Inside the VAB at Kennedy Space Center
News 6 gets inside look at area where rockets are assembled
TITUSVILLE, Fla. – Standing at 525 feet tall is the Space Coast's most iconic building.
The Vehicle Assembly Building at Kennedy Space Center has enough volume to fit the Empire State building and has one of the largest American flags.
"The stripes are wide enough that a bus -- if it were laying down on the ground -- a bus could drive down one of its stripes," Elizabeth Kline, VAB Element operations manager said.
The VAB was built in 1965, originally for NASA's Apollo program.
"In the Apollo program, they would roll the mobile launcher into the VAB," Kline said.
The structure includes four high bays, 19 elevators and tons of steel and concrete.
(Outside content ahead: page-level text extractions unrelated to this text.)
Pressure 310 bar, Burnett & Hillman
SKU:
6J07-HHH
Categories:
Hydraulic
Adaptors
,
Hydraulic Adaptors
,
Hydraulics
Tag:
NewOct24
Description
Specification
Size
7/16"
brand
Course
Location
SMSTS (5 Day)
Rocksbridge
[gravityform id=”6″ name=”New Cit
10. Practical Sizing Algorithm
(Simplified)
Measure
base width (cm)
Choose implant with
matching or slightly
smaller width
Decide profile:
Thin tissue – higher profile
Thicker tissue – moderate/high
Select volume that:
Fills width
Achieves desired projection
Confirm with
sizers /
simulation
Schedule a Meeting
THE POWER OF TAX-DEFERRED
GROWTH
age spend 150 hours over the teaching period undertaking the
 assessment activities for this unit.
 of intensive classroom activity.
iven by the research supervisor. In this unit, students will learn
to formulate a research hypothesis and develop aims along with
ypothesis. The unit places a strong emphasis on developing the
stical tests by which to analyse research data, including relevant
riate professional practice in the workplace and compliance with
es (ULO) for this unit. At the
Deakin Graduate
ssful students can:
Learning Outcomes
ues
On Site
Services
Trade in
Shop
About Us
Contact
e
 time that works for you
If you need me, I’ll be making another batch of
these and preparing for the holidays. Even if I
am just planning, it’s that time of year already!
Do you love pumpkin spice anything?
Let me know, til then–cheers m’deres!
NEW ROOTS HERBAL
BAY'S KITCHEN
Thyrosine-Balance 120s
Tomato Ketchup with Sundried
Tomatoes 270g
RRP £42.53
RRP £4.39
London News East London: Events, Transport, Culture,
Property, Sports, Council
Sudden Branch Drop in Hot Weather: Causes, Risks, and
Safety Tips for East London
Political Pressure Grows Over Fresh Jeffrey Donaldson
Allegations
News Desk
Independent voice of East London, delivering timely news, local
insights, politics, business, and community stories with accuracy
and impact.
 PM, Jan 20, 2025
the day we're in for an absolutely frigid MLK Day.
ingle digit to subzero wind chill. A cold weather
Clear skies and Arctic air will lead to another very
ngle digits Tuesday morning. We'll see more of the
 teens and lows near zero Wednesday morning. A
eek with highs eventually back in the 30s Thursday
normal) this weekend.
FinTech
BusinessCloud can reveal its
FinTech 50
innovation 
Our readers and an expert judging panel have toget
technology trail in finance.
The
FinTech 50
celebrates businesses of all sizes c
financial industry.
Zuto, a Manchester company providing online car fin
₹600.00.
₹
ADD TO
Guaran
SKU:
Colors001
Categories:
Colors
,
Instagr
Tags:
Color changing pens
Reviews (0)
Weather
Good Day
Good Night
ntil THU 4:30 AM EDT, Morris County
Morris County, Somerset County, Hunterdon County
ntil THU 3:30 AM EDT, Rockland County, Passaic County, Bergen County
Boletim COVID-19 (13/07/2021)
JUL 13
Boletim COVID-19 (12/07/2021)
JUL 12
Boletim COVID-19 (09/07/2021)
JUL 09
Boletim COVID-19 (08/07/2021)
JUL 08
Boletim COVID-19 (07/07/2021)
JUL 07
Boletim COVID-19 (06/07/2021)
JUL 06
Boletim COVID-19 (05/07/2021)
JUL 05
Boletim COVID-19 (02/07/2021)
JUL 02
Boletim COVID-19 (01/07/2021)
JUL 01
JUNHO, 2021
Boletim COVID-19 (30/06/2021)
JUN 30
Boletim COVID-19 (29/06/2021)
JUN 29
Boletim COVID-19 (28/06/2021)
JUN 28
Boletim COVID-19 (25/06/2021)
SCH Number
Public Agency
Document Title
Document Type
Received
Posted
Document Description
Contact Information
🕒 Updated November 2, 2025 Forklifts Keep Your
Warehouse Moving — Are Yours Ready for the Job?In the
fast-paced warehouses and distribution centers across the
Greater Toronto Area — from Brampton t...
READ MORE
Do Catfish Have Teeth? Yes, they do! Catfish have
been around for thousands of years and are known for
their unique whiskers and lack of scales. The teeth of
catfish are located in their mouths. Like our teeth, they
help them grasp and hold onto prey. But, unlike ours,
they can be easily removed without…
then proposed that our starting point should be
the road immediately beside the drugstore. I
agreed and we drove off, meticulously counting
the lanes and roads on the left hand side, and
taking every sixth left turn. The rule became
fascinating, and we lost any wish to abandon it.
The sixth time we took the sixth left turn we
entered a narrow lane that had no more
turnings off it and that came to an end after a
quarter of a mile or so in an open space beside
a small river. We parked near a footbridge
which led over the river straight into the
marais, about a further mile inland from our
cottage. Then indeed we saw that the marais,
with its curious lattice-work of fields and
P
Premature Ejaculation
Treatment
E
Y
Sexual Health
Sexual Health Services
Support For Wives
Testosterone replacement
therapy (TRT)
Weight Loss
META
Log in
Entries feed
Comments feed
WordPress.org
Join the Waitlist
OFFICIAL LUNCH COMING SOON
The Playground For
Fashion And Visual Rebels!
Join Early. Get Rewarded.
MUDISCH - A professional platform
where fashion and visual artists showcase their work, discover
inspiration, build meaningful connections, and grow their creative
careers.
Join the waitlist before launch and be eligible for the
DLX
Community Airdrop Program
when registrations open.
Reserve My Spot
"The floor of this building is 12 inches reinforced concrete, which is very heavy for an average floor," Philip Moyer said.
Moyer is one of the engineers and architects responsible for the buildings construction.
"This building has probably more structure in it than just about any building in the world," Moyer, a World War II combat pilot veteran said.
In order to make the building stable enough for the missions, the engineers dug 180 feet into the ground until they reached lime rock.
"Every 19 feet there are piles that go 180 feet down into the ground to touch the limestone," Kline said.
The VAB building is where rockets are put together prior to launching.
"Without this building, we would not be able to stack," Kline said. "All the pieces of the rocket would come from all over the country and we would stack in these high bays. Each piece comes in through the transfer aisle and we hook it to these large cranes. Then we lift it all the way up to the 16th floor -- higher than the 16th floor -- from the transfer aisle into this high bay and we set on top of the mobile launcher."
Recently, one of the four high bays got brand new platforms for NASA's new mission, Artemis, which will return American astronauts to the moon.
"Artemis is the sister to Apollo and it's also the great god of the moon," Kline said.
The VAB has a total of four enormous doors in each high bay. Considered to be the largest doors in the world, each measures 456 feet high. Once the space craft is ready, it's rolled out those doors and taken to the launch pad for lift off.
Most will be surprised to learn what else rolls in through those open doors on certain humid days.
"If there's fog in the morning, it will roll in and you can actually see the fog inside the building," Kline said when asked if the rumor about the VAB having its own weather is true.
"It doesn't actually rain or form clouds inside the building."